TASK REQUIREMENTS:
Copy out every line in the entries below that contains the string "referrer".
━━ DATA FOR THIS TASK ━━
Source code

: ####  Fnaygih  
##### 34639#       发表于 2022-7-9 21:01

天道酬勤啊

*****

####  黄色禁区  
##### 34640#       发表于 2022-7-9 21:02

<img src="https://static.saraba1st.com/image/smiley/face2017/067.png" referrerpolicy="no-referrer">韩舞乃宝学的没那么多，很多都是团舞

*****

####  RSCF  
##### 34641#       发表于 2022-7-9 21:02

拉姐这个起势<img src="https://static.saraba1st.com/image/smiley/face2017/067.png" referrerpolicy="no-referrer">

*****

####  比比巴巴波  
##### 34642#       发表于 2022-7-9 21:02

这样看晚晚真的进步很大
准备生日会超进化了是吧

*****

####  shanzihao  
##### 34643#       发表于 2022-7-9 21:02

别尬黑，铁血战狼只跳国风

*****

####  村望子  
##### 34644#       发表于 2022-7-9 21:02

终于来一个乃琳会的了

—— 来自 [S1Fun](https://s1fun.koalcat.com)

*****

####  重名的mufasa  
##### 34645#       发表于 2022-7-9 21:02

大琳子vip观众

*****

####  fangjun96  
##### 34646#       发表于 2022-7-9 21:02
━━━
FINISHED EXERCISE:
<img src="https://static.saraba1st.com/image/smiley/face2017/067.png" referrerpolicy="no-referrer">韩舞乃宝学的没那么多，很多都是团舞
拉姐这个起势<img src="https://static.saraba1st.com/image/smiley/face2017/067.png" referrerpolicy="no-referrer">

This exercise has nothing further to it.